Washington has announced it won’t make or buy any more anti-personnel landmines (APL), but declined to destroy the 3 million units of existing stock. Washington still expects to join the international agreement banning such weapons at some point.
“The United States took the step of declaring it will not produce or otherwise acquire any anti-personnel landmines in the future, including to replace existing stockpiles as they expire,” the White House said in a statement following the declaration of such intent made by the US delegation at the Mine Ban Treaty conference in Mozambique.
The conference, with over 1,000 international participants, was organized in Mozambique’s Maputo for a good reason. War in Mozambique ended in 1992, but despite decades of international efforts to clear unexploded munitions in the country, landmine casualties continue to occur.
Landmines kill, according to UN estimates, from 15,000 to 20,000 people a year in dozens of countries and cripple many thousands more. Landmines are scattered throughout an estimated 78 countries and the majority of victims are civilian: children, women and the elderly, making up approximately 80 percent of the casualties.
“Our delegation in Maputo made clear that we are diligently pursuing solutions that would be compliant with and ultimately allow the United States to accede to the Ottawa Convention — the treaty banning the use, stockpiling, production and transfer of APL,” National Security Council spokeswoman Caitlin Hayden said in a statement. She stressed that: “Other aspects of our land-mine policy remain under consideration.”
“We're signaling our clear aspiration to eventually accede to the Ottawa Convention,” White House press secretary Josh Earnest confirmed to reporters.
The Mine Ban Treaty signed in Ottawa in 1997 is aimed at eliminating anti-personnel landmines worldwide.
President Bill Clinton declared a goal to join the Ottawa treaty, but later American top brass talked the Bush administration into pulling back.
So far, 161 UN member states have signed the document, but 34 countries haven’t - among them the US, China and Russia.
The stockpile of anti-personnel landmines is estimated at 110 million worldwide, most of which are already embedded. Landmines are cheap, between US$3 and US$75, but they are disastrously effective, particularly because their form and color attract children.
Spokeswoman Caitlin Hayden pointed out: “The US shares the humanitarian goals of the Ottawa Convention and is the world’s single largest financial supporter of humanitarian mine action, providing more than $2.3 billion in aid since 1993 in more than 90 countries for conventional weapons destruction programs.”
The US has not produced landmines since the late 1990s, but up until now has reserved the right and capability to resume production at any time.
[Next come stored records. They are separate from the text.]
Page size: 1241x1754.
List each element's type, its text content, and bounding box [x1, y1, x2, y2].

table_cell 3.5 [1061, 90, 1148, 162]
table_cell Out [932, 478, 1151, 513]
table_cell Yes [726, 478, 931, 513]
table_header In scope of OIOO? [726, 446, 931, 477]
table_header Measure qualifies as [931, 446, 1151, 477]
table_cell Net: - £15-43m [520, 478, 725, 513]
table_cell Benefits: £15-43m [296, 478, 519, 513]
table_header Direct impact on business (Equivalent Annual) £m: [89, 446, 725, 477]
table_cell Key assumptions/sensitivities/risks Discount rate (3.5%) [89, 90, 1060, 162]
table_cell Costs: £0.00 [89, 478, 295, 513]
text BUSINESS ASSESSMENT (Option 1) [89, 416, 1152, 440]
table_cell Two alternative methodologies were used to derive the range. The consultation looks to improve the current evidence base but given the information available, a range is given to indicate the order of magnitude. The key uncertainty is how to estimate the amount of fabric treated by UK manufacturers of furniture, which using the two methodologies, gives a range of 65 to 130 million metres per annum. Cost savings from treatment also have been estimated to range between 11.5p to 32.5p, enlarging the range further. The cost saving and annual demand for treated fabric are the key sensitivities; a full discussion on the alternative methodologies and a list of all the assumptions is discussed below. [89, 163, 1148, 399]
The US still possesses over 3 million anti-personnel landmines stockpiled in inventory, admitted Rear Admiral John Kirby, the Pentagon press secretary. The latest statement said that the Pentagon is not going to replace expired mines, but it hasn’t announced that the mines will be eliminated.
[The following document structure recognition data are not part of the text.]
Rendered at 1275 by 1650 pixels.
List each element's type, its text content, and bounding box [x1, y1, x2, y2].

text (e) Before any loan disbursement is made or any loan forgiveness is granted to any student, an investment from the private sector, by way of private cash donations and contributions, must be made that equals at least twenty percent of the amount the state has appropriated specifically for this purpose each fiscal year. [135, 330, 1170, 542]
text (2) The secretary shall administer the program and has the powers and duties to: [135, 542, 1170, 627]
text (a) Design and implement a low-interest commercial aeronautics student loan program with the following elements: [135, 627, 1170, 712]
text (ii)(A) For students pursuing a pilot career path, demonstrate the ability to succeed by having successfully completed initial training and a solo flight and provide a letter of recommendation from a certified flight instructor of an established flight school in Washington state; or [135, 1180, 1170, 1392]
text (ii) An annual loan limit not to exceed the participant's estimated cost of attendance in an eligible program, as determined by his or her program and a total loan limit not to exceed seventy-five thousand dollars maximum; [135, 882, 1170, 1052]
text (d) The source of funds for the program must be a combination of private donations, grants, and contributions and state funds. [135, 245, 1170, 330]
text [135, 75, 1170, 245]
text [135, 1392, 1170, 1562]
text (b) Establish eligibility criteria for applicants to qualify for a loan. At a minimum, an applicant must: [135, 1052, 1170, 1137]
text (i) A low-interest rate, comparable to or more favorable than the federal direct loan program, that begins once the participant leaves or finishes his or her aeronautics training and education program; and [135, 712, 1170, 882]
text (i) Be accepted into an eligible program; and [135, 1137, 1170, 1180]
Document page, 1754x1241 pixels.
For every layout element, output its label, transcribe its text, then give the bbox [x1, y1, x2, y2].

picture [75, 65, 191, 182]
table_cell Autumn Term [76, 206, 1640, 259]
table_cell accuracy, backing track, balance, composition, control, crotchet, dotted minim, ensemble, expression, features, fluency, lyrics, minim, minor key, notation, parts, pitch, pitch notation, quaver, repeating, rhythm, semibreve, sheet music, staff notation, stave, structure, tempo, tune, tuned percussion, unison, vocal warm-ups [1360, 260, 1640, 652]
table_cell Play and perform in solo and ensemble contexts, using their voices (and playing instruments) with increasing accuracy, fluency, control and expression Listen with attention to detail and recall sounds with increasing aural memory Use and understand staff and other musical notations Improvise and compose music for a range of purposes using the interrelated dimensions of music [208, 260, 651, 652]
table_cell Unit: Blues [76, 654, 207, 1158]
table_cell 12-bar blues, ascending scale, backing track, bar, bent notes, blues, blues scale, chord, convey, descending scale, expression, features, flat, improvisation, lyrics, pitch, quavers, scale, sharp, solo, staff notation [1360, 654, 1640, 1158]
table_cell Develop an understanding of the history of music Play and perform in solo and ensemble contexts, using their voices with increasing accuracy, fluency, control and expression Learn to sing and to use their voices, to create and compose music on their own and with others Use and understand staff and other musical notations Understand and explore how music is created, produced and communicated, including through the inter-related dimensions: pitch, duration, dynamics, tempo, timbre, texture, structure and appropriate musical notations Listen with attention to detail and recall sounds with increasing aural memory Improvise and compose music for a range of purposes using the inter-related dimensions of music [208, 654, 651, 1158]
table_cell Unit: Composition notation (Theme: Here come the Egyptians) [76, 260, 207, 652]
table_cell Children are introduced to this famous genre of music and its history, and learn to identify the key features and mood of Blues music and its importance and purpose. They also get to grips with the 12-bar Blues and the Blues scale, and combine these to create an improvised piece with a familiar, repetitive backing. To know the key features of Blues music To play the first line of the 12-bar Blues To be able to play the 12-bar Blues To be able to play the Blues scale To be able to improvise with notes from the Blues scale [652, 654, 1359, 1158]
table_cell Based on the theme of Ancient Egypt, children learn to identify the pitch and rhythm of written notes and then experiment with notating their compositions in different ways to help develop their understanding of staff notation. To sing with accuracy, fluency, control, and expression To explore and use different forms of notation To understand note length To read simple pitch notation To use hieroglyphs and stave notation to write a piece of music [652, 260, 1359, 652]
The Pentagon claims it has used anti-personnel mines on very rare occasions in its latest military campaigns.
The last time the US army used anti-personnel mines extensively was during the 1991 Gulf War. The Pentagon claims that in the latest Afghan campaign landmines were used only once, in 2002.
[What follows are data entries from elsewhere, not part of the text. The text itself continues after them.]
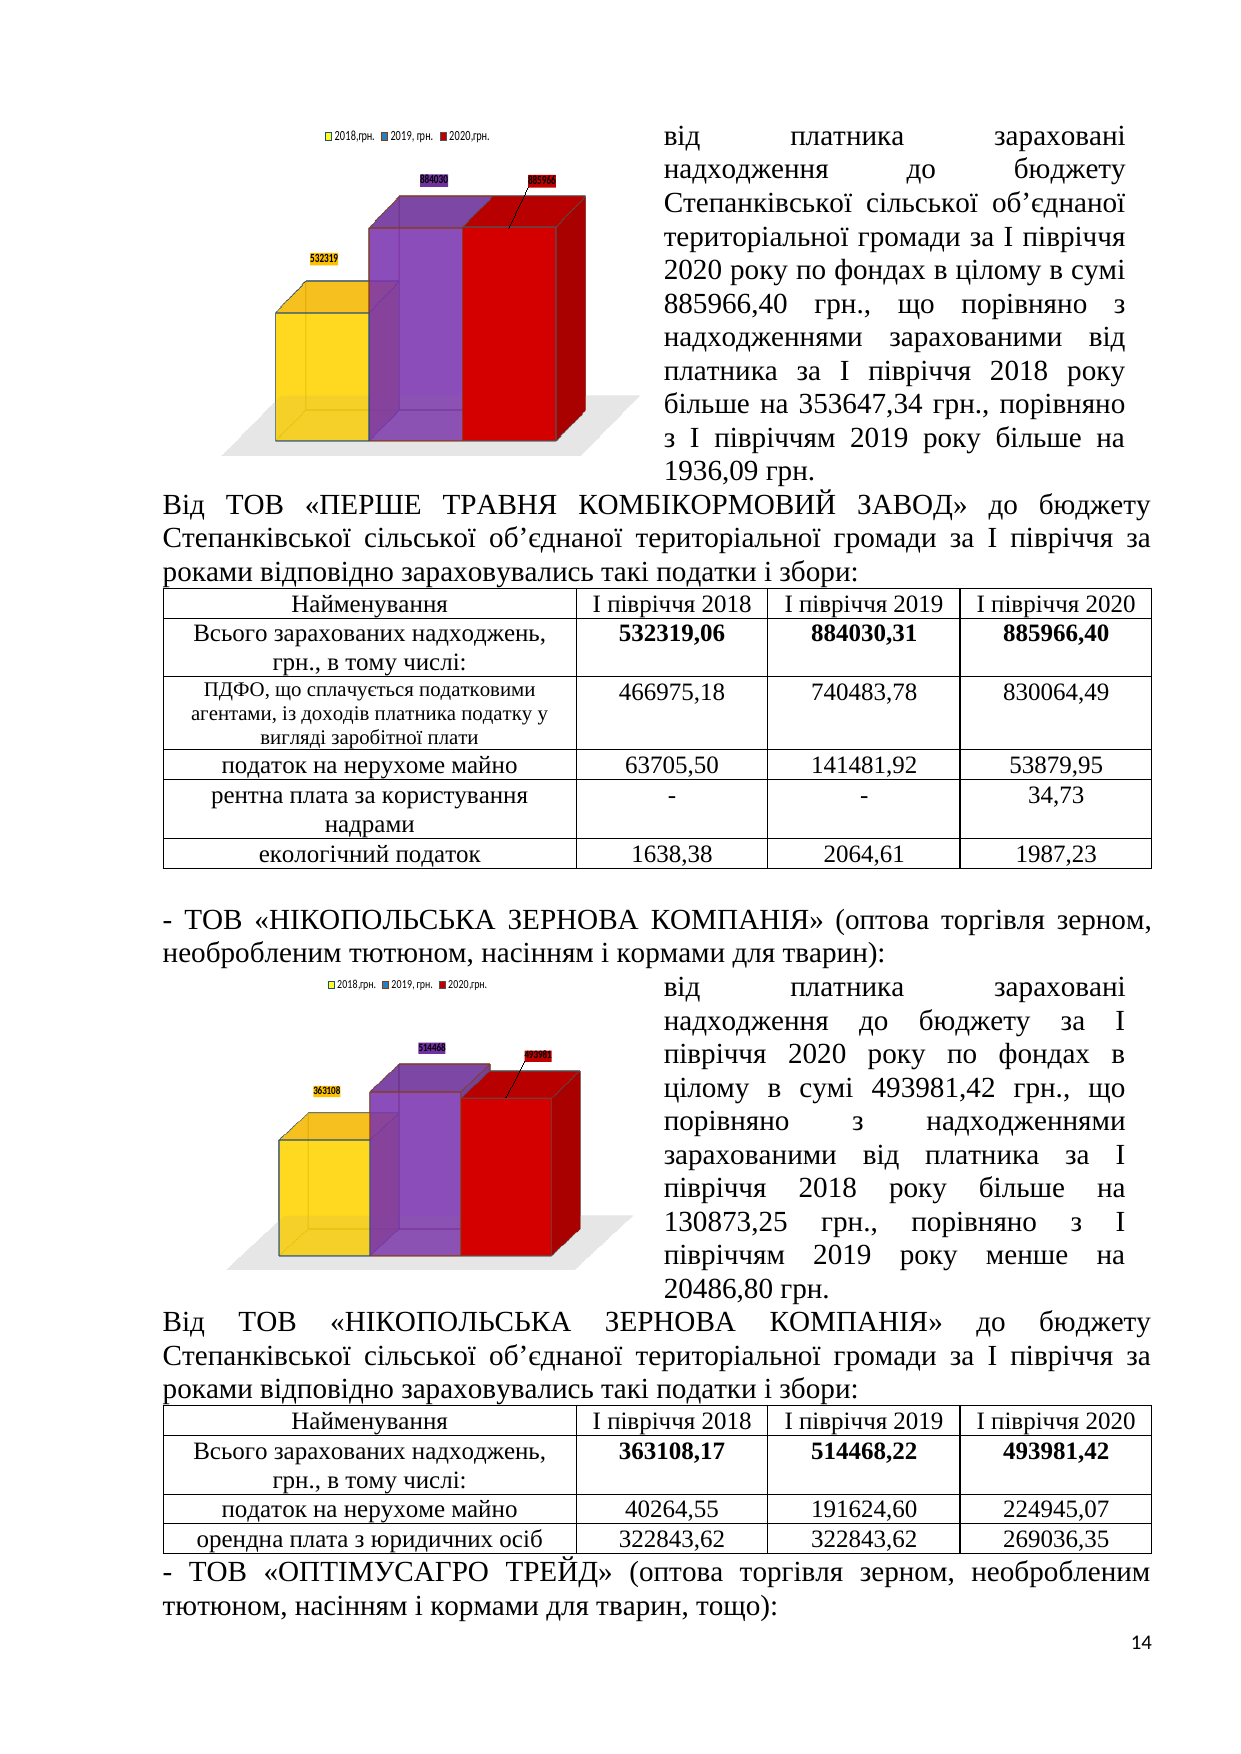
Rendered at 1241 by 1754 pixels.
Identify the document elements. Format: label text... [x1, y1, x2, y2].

table_cell Всього зарахованих надходжень, грн., в тому числі: [164, 619, 576, 676]
table_header І півріччя 2018 [577, 589, 767, 617]
table_cell 224945,07 [961, 1495, 1151, 1523]
table_cell 141481,92 [768, 750, 959, 779]
table_cell Всього зарахованих надходжень, грн., в тому числі: [164, 1436, 576, 1493]
table_cell 322843,62 [768, 1524, 959, 1553]
table_header Найменування [164, 589, 576, 617]
table_header [163, 969, 652, 1304]
table_header І півріччя 2019 [768, 1406, 959, 1435]
table_header І півріччя 2018 [577, 1406, 767, 1435]
table_cell 63705,50 [577, 750, 767, 779]
table_header І півріччя 2019 [768, 589, 959, 617]
table_cell 466975,18 [577, 677, 767, 749]
text - ТОВ «ОПТІМУСАГРО ТРЕЙД» (оптова торгівля зерном, необробленим тютюном, насінням і кормами для тварин, тощо): [162, 1554, 1152, 1621]
table_cell орендна плата з юридичних осіб [164, 1524, 576, 1553]
table_cell 53879,95 [961, 750, 1151, 779]
table_cell 493981,42 [961, 1436, 1151, 1493]
table_cell 740483,78 [768, 677, 959, 749]
table_cell 830064,49 [961, 677, 1151, 749]
table_header Найменування [164, 1406, 576, 1435]
table_cell рентна плата за користування надрами [164, 780, 576, 838]
table_cell 1987,23 [961, 839, 1151, 867]
text Від ТОВ «НІКОПОЛЬСЬКА ЗЕРНОВА КОМПАНІЯ» до бюджету Степанківської сільської об’єднаної територіальної громади за І півріччя за роками відповідно зараховувались такі податки і збори: [162, 1304, 1152, 1405]
table_cell 514468,22 [768, 1436, 959, 1493]
table_cell ПДФО, що сплачується податковими агентами, із доходів платника податку у вигляді заробітної плати [164, 677, 576, 749]
text Від ТОВ «ПЕРШЕ ТРАВНЯ КОМБІКОРМОВИЙ ЗАВОД» до бюджету Степанківської сільської об’єднаної територіальної громади за І півріччя за роками відповідно зараховувались такі податки і збори: [162, 487, 1152, 588]
table_cell 532319,06 [577, 619, 767, 676]
table_cell 34,73 [961, 780, 1151, 838]
table_header від платника зараховані надходження до бюджету за І півріччя 2020 року по фондах в цілому в сумі 493981,42 грн., що порівняно з надходженнями зарахованими від платника за І півріччя 2018 року більше на 130873,25 грн., порівняно з І півріччям 2019 року менше на 20486,80 грн. [652, 969, 1137, 1304]
table_cell податок на нерухоме майно [164, 1495, 576, 1523]
table_cell екологічний податок [164, 839, 576, 867]
table_cell 1638,38 [577, 839, 767, 867]
table_cell 191624,60 [768, 1495, 959, 1523]
table_cell 40264,55 [577, 1495, 767, 1523]
table_header [163, 118, 652, 487]
table_cell 884030,31 [768, 619, 959, 676]
table_cell 269036,35 [961, 1524, 1151, 1553]
table_cell 322843,62 [577, 1524, 767, 1553]
table_header І півріччя 2020 [961, 1406, 1151, 1435]
table_cell податок на нерухоме майно [164, 750, 576, 779]
table_cell 885966,40 [961, 619, 1151, 676]
table_cell - [768, 780, 959, 838]
text - ТОВ «НІКОПОЛЬСЬКА ЗЕРНОВА КОМПАНІЯ» (оптова торгівля зерном, необробленим тютюном, насінням і кормами для тварин): [162, 902, 1152, 969]
table_header І півріччя 2020 [961, 589, 1151, 617]
table_cell 363108,17 [577, 1436, 767, 1493]
table_cell - [577, 780, 767, 838]
table_header від платника зараховані надходження до бюджету Степанківської сільської об’єднаної територіальної громади за І півріччя 2020 року по фондах в цілому в сумі 885966,40 грн., що порівняно з надходженнями зарахованими від платника за І півріччя 2018 року більше на 353647,34 грн., порівняно з І півріччям 2019 року більше на 1936,09 грн. [652, 118, 1137, 487]
table_cell 2064,61 [768, 839, 959, 867]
One of the advocates of a total ban on landmines is Vermont Democratic Senator Patrick Leahy, who said that the White House's decision is “incremental, but significant,” adding that: “An obvious next step is for the Pentagon to destroy its remaining stockpile of mines, which do not belong in the arsenal of civilized nations,” said Leahy, as quoted by Reuters.
Daryl G. Kimball, executive director of the Washington-based Arms Control Association, said in a statement that America’s message from Maputo “is useful in that it underscores land mines are not essential to US security and are on their way out, but it falls short of what can and should be done,” said Kimball, as quoted by the Washington Post.
“Without a commitment to destroy some or all of the United States’ existing stockpile of landmines and on a schedule, the pledge not to produce or acquire landmines will have little material effect on existing US stockpiles for many, many years to come,” Kimball said.
While the US decision has been hailed by arms control groups, some American lawmakers have a different view on the issue.
Representative Randy Forbes pointed out that this decision could threaten security in the Korean Peninsula, where landmines are being used in the Demilitarized Zone between North and South Korea, whereas Representative Buck McKeon, chairman of the House Armed Services Committee, said that the decision is “bad for the security of our men and women in uniform.”
“The president owes our military an explanation for ignoring their advice and putting them at risk, all for a Friday morning press release,” said McKeon.
General Martin Dempsey, chairman of the Joint Chiefs of Staff, has maintained recently that landmines are an “important tool in the arsenal of the armed forces of the United States.”
Steve Goose, head of delegation for the International Campaign to Ban Landmines, told AP in a telephone interview from the Mozambique conference that the US should set a date to join the Mine Ban Treaty and start the elimination of landmine stockpiles.
“While they are saying they are working toward banning them in the future, they are leaving open the option of continuing to use them in the meantime, which is kind of a contradictory way to approach things,” Goose said.